I'm trying to use the $\varepsilon$–$\delta$ definition of a limit to prove that
$$
\lim_{x \to 1} \frac{1}{x+2} = 1/3.
$$
But I'm getting stuck on finding the correct $\delta$. Here is my try:
\begin{align*}
\lvert f(x) – L \rvert < \varepsilon \\
\lvert \frac{1}{x+2} – \frac{1}{3} \rvert < \varepsilon \\
\lvert \frac{x -1}{2 + x} \rvert < 3\varepsilon.
\end{align*}
And then I'm not really sure what to do. How do you proceed from here?
Best Answer
So far you have deduced a chain of equivalences, and I will add one more to the chain: \begin{align*} & \lvert f(x) - L \rvert < \varepsilon \\ \iff & \lvert \frac{1}{x+2} - \frac{1}{3} \rvert < \varepsilon \\ \iff & \lvert \frac{x -1}{2 + x} \rvert < 3\varepsilon \\ \iff & \lvert x-1 \rvert < 3 \, \epsilon \, \lvert 2+x \rvert \end{align*} Reading this chain of equivalences backwards, you have proved so far that $$\lvert x-1 \rvert < 3 \, \epsilon \, \lvert 2+x \rvert \implies \lvert f(x) - L \rvert < \varepsilon $$
Your goal now is to find a value of $\delta>0$ such that $$ \lvert x-1 \rvert < \delta \implies \lvert x-1 \rvert < 3 \, \epsilon \, \lvert 2+x \rvert $$ for then you will be done.
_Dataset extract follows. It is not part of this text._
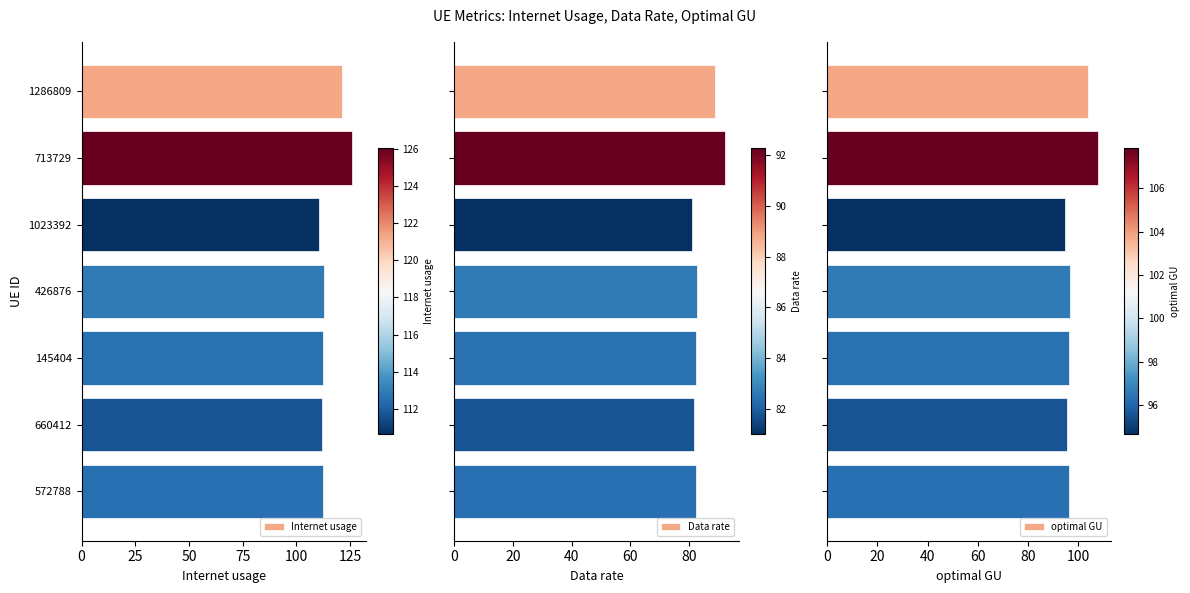

What are all the series names shown in the legend?

Internet usage, Data rate, optimal GU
The first step towards finding $\delta$ is to work with the factor $\lvert 2+x \rvert$ separately. Your goal in this step is to find any lower bound to that factor. Intuitively, if $x$ is close to $1$ then it must be far from $-2$. To make this intuition rigorous, note that $$\lvert x-1 \rvert < 1 \implies -1 < x-1 < +1 \implies 2 < x+2 < 4 \implies 2 < \lvert x+2 \rvert $$ Summarizing, we have found $\delta_1 = 1$ for which the following implications hold: $$\lvert x-1 \rvert < \delta_1 \implies \lvert x-1 \rvert < 1 \implies 2 < \lvert 2+x \rvert \implies 6 \epsilon < 3 \epsilon \lvert 2+x \rvert $$ Now we set $\delta_2 = 6 \epsilon$.
Assuming already that $\lvert x-1 \rvert < \delta_1 = 1$, if in addition we assume that $\lvert x-1 \rvert < \delta_2 = 6 \epsilon$ then it follows that $$\lvert x-1 \rvert < \delta_2 = 6 \epsilon < 3 \epsilon \lvert 2+x \rvert $$ And now we have found $\delta$, namely: $$\delta = \min\{\delta_1,\delta_2\} $$ Putting this altogether, assuming that $\lvert x-1 \rvert < \delta$ it follows that $\lvert x-1 \rvert < \delta_1 = 1$ and $\lvert x-1 \rvert < \delta_2 = 6 \epsilon$ and therefore $$\lvert x-1| < 3 \epsilon \lvert x+2 \rvert $$ This, as we have already shown, implies that $\lvert f(x)-L \rvert < \epsilon$.